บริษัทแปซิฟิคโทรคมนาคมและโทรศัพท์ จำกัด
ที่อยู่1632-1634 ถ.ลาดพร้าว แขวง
...
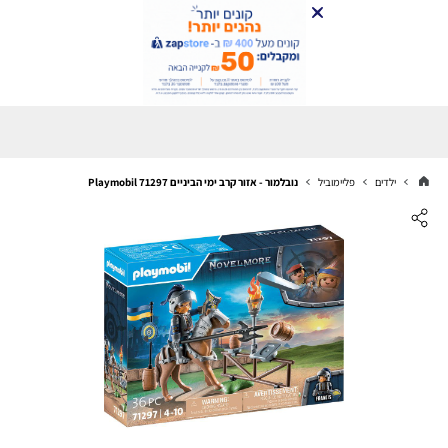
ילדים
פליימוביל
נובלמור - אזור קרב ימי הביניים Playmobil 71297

Task description ▸ Taking the entries above, write out exactly the lines starting with the line containing "บริษัทแปซิฟิคโทรคมนาคมและโทรศัพท์ จำกัด" and going on through the line containing "ที่อยู่1632-1634 ถ.ลาดพร้าว แขวง", both included, and nothing else.

Answer space ▸
บริษัทแปซิฟิคโทรคมนาคมและโทรศัพท์ จำกัด
ที่อยู่1632-1634 ถ.ลาดพร้าว แขวง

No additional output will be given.